What are we going to do during the project?
The project consists of three main parts.

  • First, we need to carefully review, select, and evaluate candidate models that appear suitable for probabilistic uncertainty estimation.
  • Second, these models will then be trained on various internal and external datasets (e.g., Lidl data from our stores or sales data as well as open-source data from Kaggle or other sources). This process further involves defining suitable evaluation metrics to compare model quality and applicability across use-cases as well as highlighting and explaining model performances in detail.
  • Third, the code should be applied to different use-cases within the retail context, such as turnover of sales prediction, and be prepared to scale well to run for all our stores across the globe.

Whom are we looking for?
We are seeking curious and enthusiastic students who are eager to tackle a problem in a data- driven approach. You should be interested to understand and investigate the fundamentals that underlie common machine learning approaches and put these insides into a business context. We welcome everyone who has a solid understanding of data analysis, statistics, machine learning and knows how to implement all this in Python.

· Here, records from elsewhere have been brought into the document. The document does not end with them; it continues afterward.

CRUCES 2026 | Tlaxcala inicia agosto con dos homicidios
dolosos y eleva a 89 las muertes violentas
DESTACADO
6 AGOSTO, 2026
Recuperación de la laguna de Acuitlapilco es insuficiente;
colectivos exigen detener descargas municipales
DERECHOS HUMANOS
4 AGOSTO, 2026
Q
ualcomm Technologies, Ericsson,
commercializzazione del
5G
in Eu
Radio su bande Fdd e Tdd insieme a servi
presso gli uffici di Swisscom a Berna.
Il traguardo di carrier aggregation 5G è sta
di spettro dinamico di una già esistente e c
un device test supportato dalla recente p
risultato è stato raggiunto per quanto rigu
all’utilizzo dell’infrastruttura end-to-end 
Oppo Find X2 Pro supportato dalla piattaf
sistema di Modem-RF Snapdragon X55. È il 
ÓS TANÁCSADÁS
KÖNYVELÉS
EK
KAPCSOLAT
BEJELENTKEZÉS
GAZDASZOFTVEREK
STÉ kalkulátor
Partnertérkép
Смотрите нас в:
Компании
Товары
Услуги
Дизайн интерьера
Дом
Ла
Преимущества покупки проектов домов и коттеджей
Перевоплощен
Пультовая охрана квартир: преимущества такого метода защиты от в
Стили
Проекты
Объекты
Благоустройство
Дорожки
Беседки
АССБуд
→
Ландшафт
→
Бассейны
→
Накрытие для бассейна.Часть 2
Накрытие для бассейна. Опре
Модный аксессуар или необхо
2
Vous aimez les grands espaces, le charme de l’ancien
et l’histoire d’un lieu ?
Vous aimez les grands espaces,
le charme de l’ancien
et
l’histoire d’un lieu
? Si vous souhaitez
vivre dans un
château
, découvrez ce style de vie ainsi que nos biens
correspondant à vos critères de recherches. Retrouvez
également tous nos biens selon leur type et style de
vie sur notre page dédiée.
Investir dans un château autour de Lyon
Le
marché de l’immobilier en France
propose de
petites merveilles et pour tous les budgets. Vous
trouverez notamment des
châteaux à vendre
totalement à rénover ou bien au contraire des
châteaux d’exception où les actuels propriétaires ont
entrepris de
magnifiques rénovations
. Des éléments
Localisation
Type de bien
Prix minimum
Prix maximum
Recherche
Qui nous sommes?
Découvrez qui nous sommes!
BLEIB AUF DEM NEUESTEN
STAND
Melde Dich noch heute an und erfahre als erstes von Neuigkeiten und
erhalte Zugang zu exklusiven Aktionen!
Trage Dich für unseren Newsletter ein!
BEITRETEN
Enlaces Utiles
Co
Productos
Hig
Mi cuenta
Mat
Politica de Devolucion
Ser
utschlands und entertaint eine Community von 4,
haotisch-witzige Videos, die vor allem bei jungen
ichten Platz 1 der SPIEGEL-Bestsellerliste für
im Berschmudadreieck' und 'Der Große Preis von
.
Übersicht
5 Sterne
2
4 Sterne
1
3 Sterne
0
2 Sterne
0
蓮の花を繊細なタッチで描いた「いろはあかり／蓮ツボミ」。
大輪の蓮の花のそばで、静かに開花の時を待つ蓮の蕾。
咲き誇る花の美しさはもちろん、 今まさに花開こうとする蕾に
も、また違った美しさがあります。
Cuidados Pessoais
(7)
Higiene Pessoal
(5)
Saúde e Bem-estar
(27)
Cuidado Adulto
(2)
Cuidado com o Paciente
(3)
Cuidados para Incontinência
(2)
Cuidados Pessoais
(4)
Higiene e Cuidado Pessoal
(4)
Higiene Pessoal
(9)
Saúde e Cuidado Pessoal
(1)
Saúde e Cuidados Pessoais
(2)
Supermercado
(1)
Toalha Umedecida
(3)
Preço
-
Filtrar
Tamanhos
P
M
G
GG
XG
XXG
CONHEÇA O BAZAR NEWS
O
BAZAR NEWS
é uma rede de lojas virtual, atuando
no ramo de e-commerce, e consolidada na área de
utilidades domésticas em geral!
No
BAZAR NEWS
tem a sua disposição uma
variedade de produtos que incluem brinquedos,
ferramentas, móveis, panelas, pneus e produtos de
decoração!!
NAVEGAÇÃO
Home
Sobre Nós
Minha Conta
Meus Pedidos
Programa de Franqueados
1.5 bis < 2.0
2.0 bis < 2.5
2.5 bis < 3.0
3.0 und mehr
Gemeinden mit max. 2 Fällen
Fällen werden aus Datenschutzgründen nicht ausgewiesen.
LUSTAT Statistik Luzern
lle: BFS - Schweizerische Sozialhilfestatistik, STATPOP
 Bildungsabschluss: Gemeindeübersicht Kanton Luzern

What are your benefits of joining our project?
You will be a fully integrated team member as of day one and work closely with your project team as well as our global analytics departments and business units. We provide all necessary IT equipment as well as access and insights into a multitude of data sources on various areas in the retail sector. On top of that, you will be employed as a working student at Lidl for the duration of the project and enjoy all benefits we offer as a large and global company.

Sounds interesting? Then apply to our project here! We are very much looking forward to working with you during the winter term and can’t wait to meet you!

Accepted students to this project should attend (unless they have proven knowledge) online workshops at the LRZ from 10.10. - 14.10.22. More information will be provided to students accepted to this project.